__TO DO__. An exact transcription of the listing, without its images, is what the answer must contain.

__DATA SECTION__.
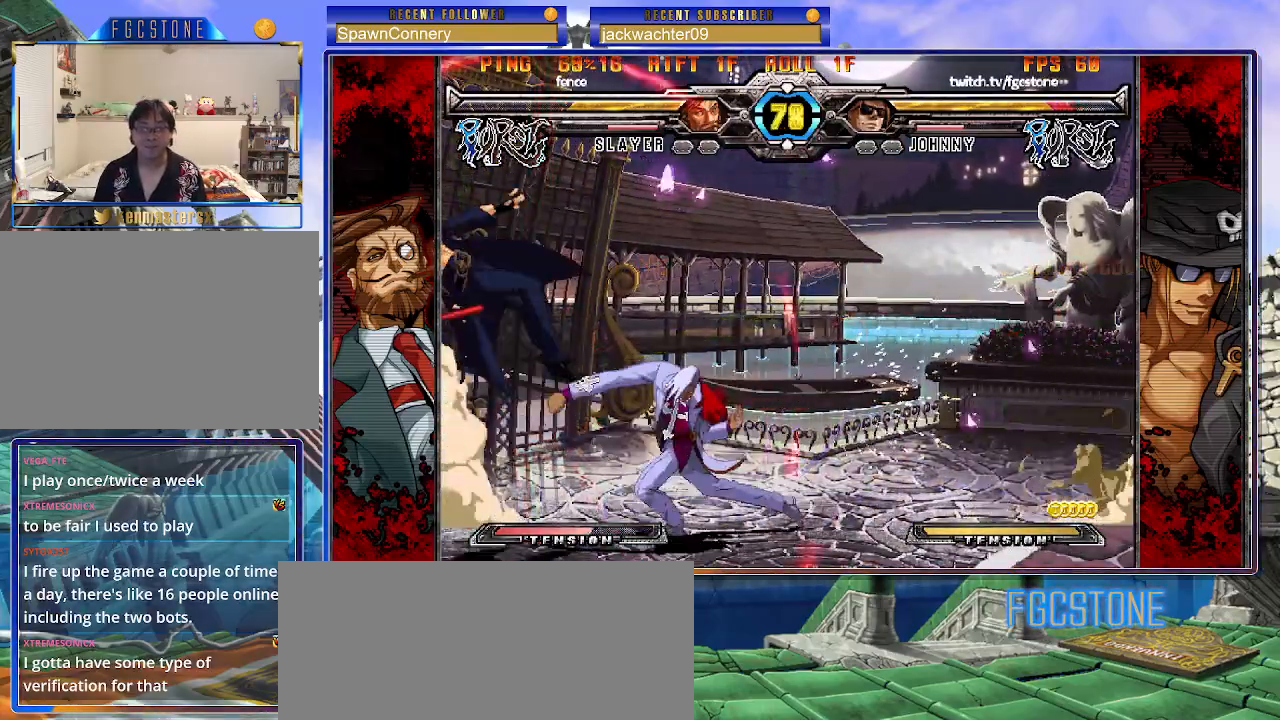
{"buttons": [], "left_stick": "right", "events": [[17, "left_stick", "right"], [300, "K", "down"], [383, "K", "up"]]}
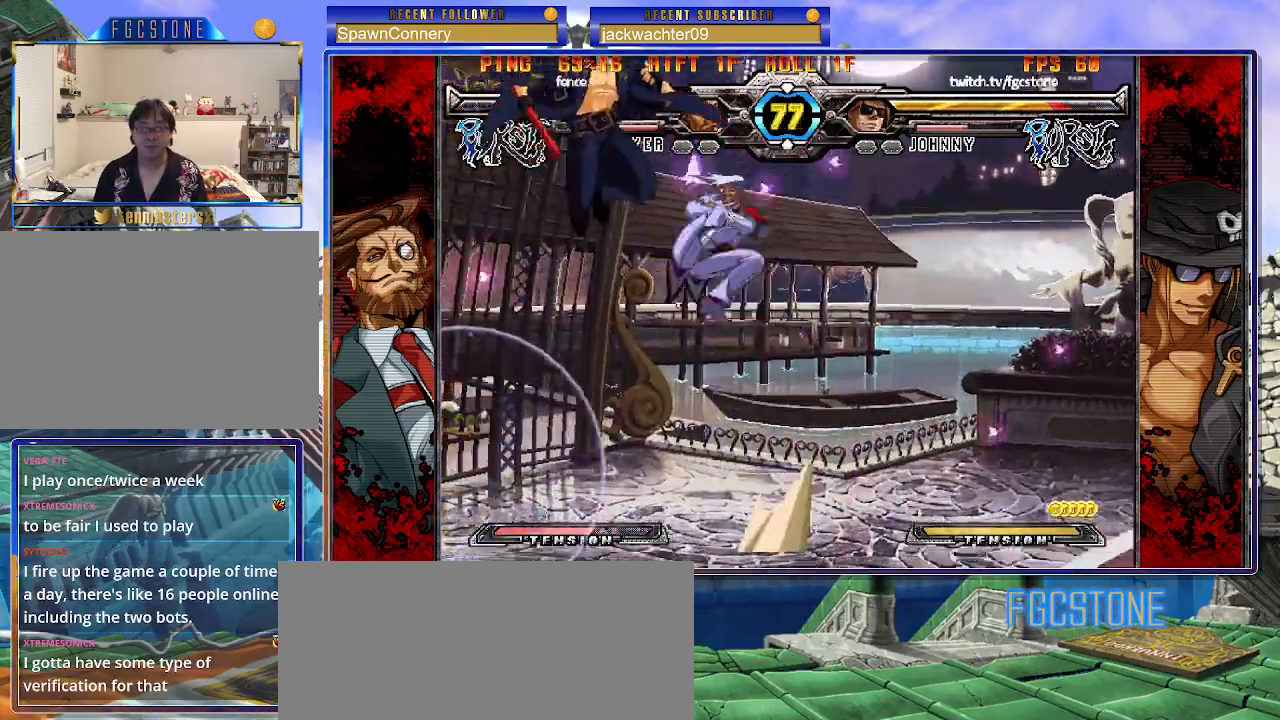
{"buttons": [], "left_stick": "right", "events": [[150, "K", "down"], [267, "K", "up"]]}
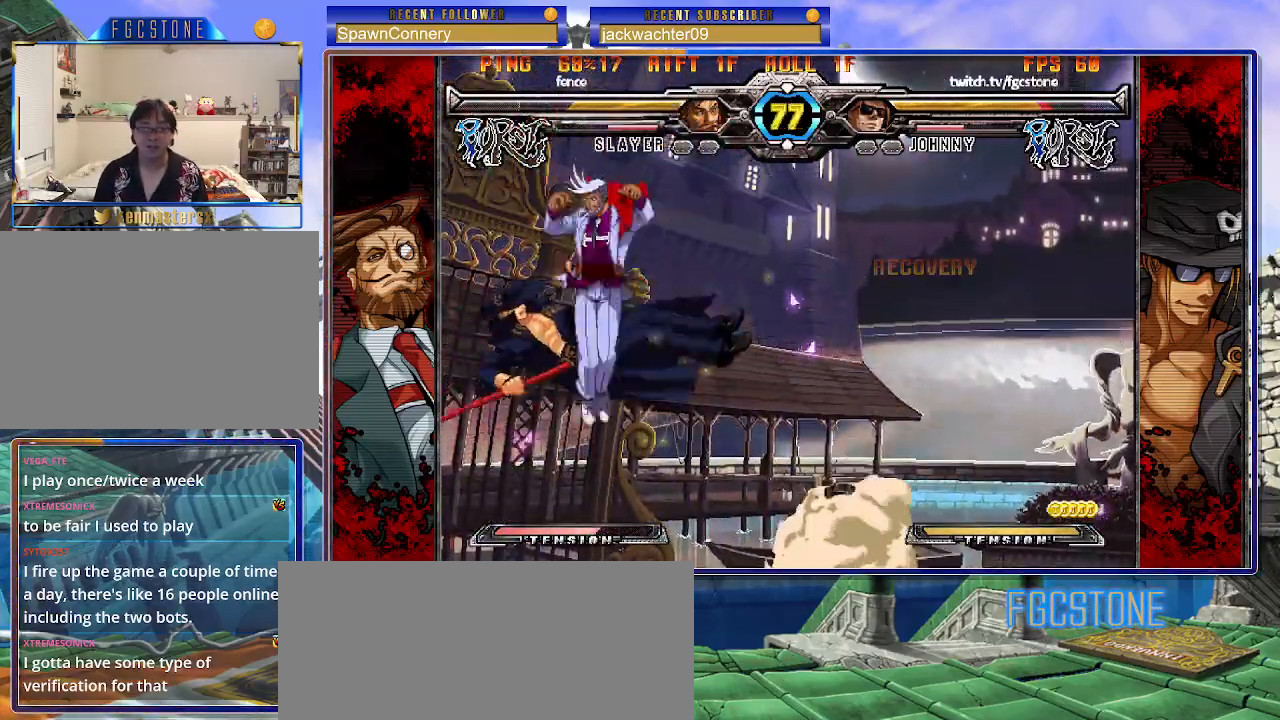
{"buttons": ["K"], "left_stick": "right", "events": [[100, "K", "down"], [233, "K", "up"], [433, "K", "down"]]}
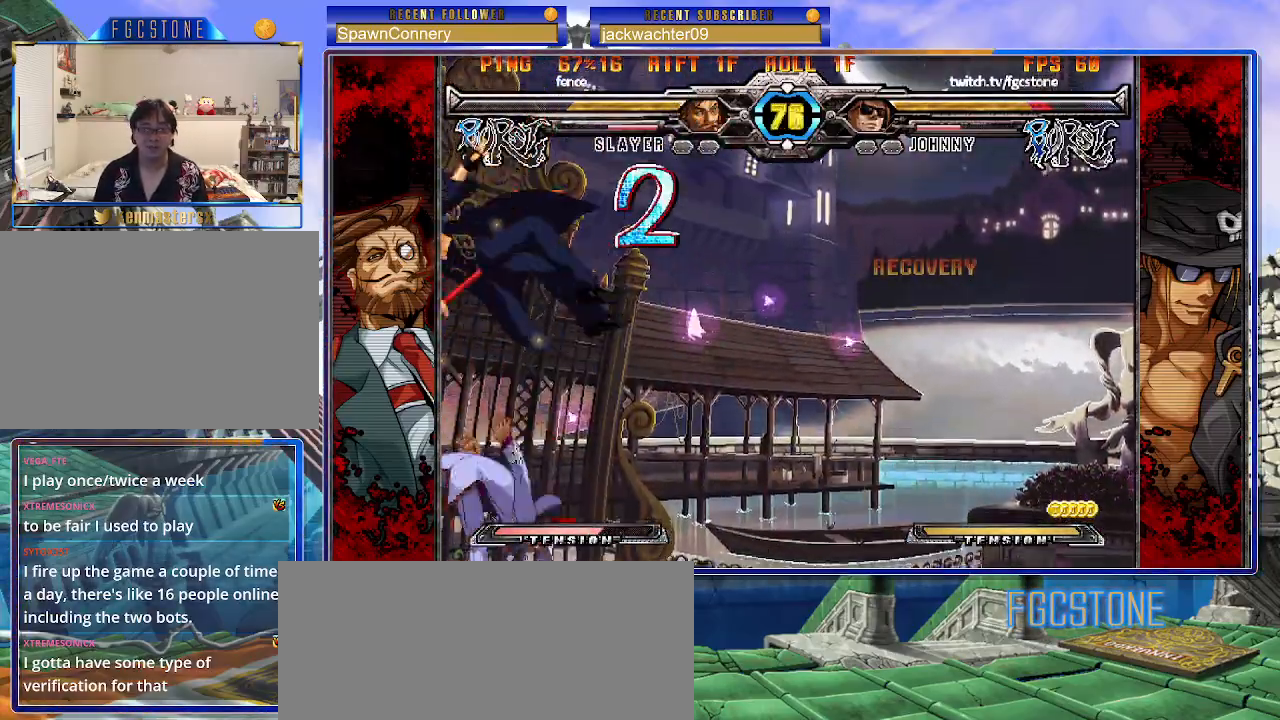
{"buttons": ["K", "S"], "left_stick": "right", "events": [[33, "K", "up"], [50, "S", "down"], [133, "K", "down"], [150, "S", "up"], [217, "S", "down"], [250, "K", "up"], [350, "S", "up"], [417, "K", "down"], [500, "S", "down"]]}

__EXERCISE SOLUTION__.
{"buttons": [], "left_stick": "right", "events": [[17, "left_stick", "right"], [300, "K", "down"], [383, "K", "up"]]}
{"buttons": [], "left_stick": "right", "events": [[150, "K", "down"], [267, "K", "up"]]}
{"buttons": ["K"], "left_stick": "right", "events": [[100, "K", "down"], [233, "K", "up"], [433, "K", "down"]]}
{"buttons": ["K", "S"], "left_stick": "right", "events": [[33, "K", "up"], [50, "S", "down"], [133, "K", "down"], [150, "S", "up"], [217, "S", "down"], [250, "K", "up"], [350, "S", "up"], [417, "K", "down"], [500, "S", "down"]]}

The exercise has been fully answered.